インドシナニュース

ベトナム:H&M、ファストファッションフィーバーを巻き起こす(前)

ベトナム二大都市の一つでは、ファストファッションブランドが紛れもない大成功を収めている。しかしながら、こうしたブランドが成功する一方で地元小売業者は一歩退く形になっている。

H&Mがベトナムでファストファッションフィーバーを巻き起こしているのだ。

 

流行だけにはとどまらない

流行に敏感なLe & Brothers Co., Ltd.の広報部員Thuy Linhさん (26)は、衣料品はもちろん、化粧品や香水などに毎月600万ベトナムドン(264米ドル)を費やすという。大衆にも人気なH&MやZaraの2ブランドの他にも、Rap Thiet Ke、Magonn、Design、Up to Seconds、LIBÉなどのいくつかのベトナム高級デザイナーブランドがLinhさんの買い物リストにしばし名が挙がっている。

「ファッショニスタ(ファッションセンスが抜群で最新のトレンドを常に把握している人たち)をフォローの上、彼らのスタイルをチェックし、変化をすぐに追っています。H&MやZaraの服はシンプルで肌をそこまで露出しないので私に合っています。」とLinhさんは語った。

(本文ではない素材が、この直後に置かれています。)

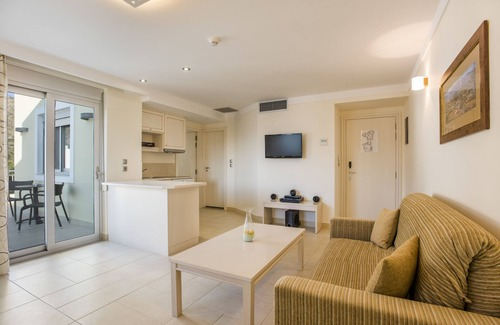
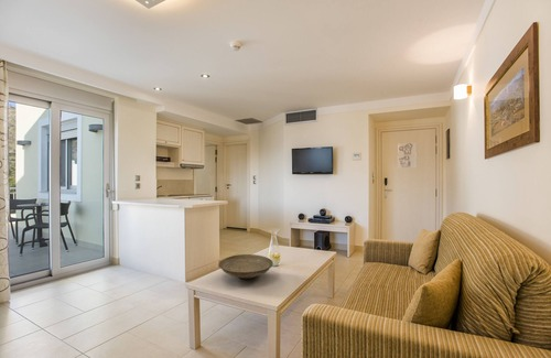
+ decorative bowl [217,253,274,281]
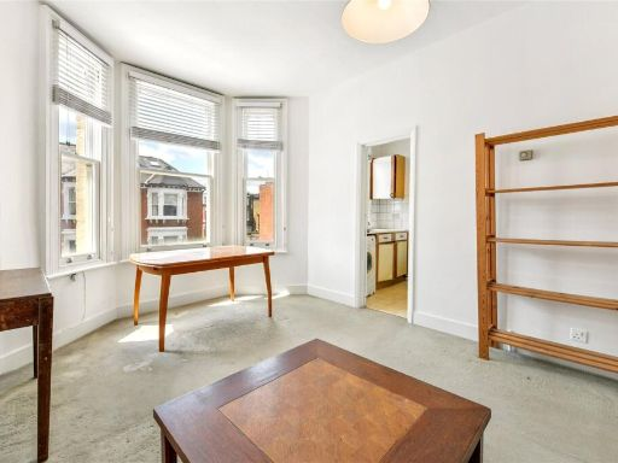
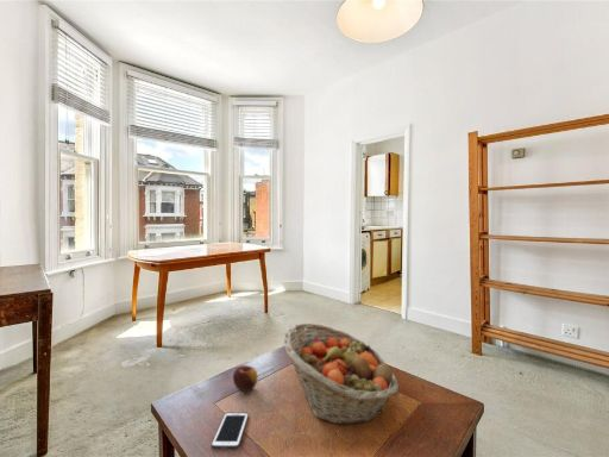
+ apple [232,364,259,393]
+ cell phone [211,412,250,450]
+ fruit basket [283,323,400,426]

Linhさんのような趣味を持つ人々は数多くおり、9月9日に行われたホーチミン初のH&M店舗のオープニングは数千もの人々を惹きつけるイベントとなった。会場では新シーズンの衣料品全てが20%割引となるなど、熱は高まる一方であった。

食品・娯楽業界の個人実業家であるLe Thai Sonさんは90年代後半生まれで、自他共に認めるZaraファンだ。「私のクローゼットの30%がZaraで占められていますし、H&Mの商品もいくつかあります。」

こうした商品はSonさん自身が海外旅行中に買い求めたか、ブランドに直注文したものである。

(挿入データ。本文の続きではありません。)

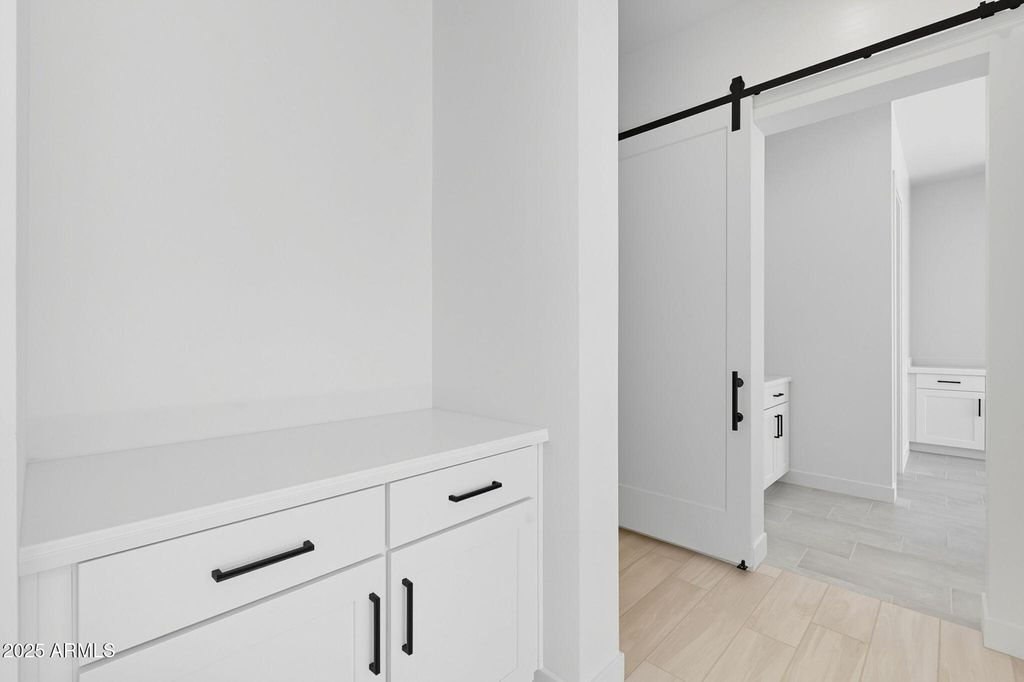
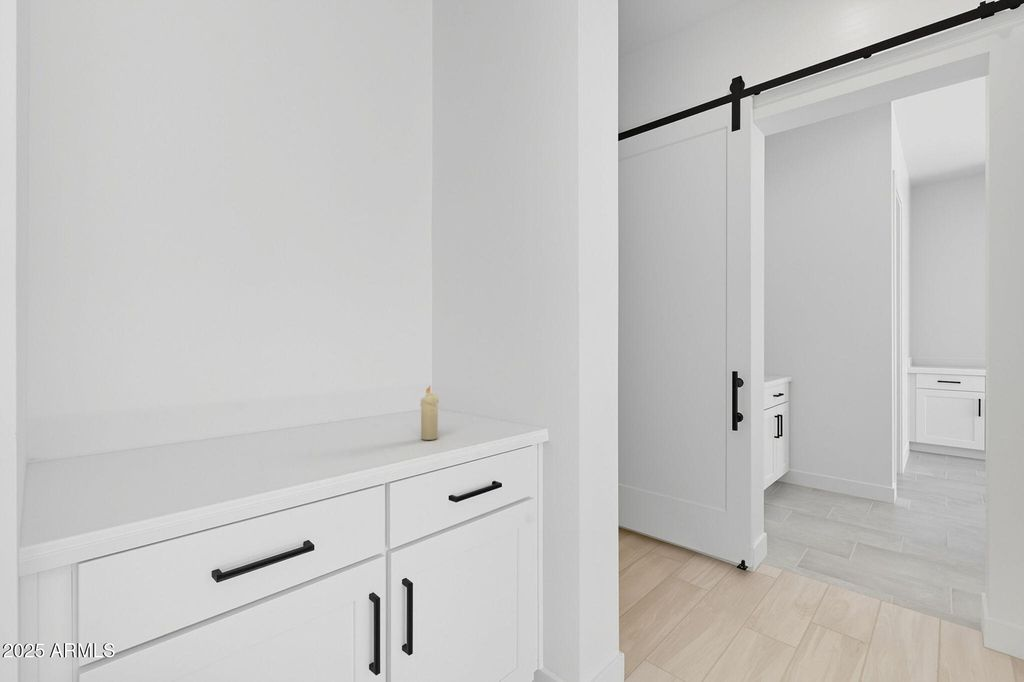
+ candle [419,385,440,441]
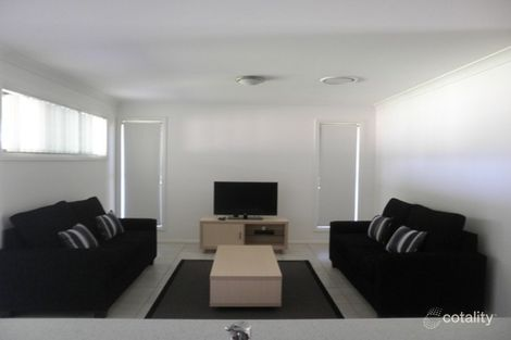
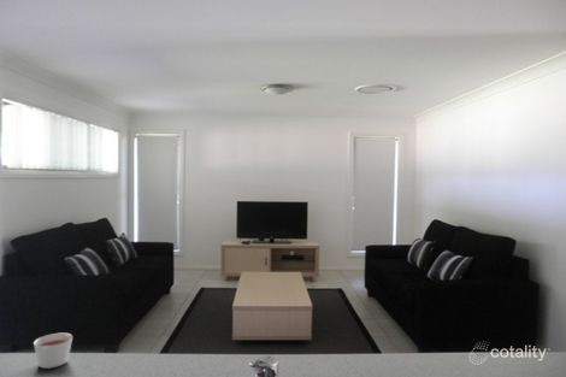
+ candle [33,332,73,370]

「次にホーチミン市に出張する際は必ずH&MとZaraに立ち寄ります。」

スイスで修学し、これまでに世界中の数多くの国々を旅行したことがあるSonさんは、一流で名も知られたこれらのブランドがベトナムに来たことを大変喜んでおり、一般に受け入れられることを望んでいる。

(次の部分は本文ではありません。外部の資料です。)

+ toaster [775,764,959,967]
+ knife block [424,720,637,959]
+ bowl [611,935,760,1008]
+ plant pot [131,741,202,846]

「こういった変化がなければ、同系列のベトナムファッションブランドが商品やコミュニケーション戦略に進んで投資を増やすことはないでしょう。」とSonさんは語った。

LinさんやSonさんの様な仕事を持つ若者にとって、H&MやZaraの価格は非常にリーズナブルである。こうしたブランドが代理店を通すことなくベトナム市場に直接参入したのにはこういった背景もある。

さらに重要なことに、こうしたブランドは顧客の需要を巧みに満足させることに非常に長けている。店で買い物をすれば、売り棚に溢れる色やスタイルの豊富な選択肢に多くの客が少しめまいを感じるほどである。

「恐らくこれが彼らの戦略なのです。買い物客が特定の商品を見過ごしたとしても、次の売り棚には似た様な商品が並んでいます。また求めるスタイルやサイズが売り切れているとしても、似た様な商品はいくらでもあり顧客の購買意欲をそそります。」とSonさんは述べた。

Zaraに対するSonさんの賛称は、有名ファッションブランドが行う「魔法」の様ななビジネス戦略からも来ている。世界的に有名なブランドが人気商品を出せば、Zaraはほとんどそっくりの商品を、低所得層や予算に敏感な顧客向けの低い価格で直ちに売り出すと言う。

加えてZaraでは売切れる分しか生産しない様、各シーズンごとに商品数を厳格にコントロールしているため、在庫をほとんど持たない。気に入ったらすぐに買わなければ2度と買えないと言うプレッシャーを顧客に与えるのだ。

Sonさんは毎月収入の30-50%程をファッション品の買い物に費やす。ZaraやH&Mで1000万ベトナムドン(440米ドル)もあれば沢山の商品を購入するのに十分な額である。しかし、Sonさんは特別な日のためにGucciやOff White、Givenchy、Saint Laurentなどの高級ブランドも試している。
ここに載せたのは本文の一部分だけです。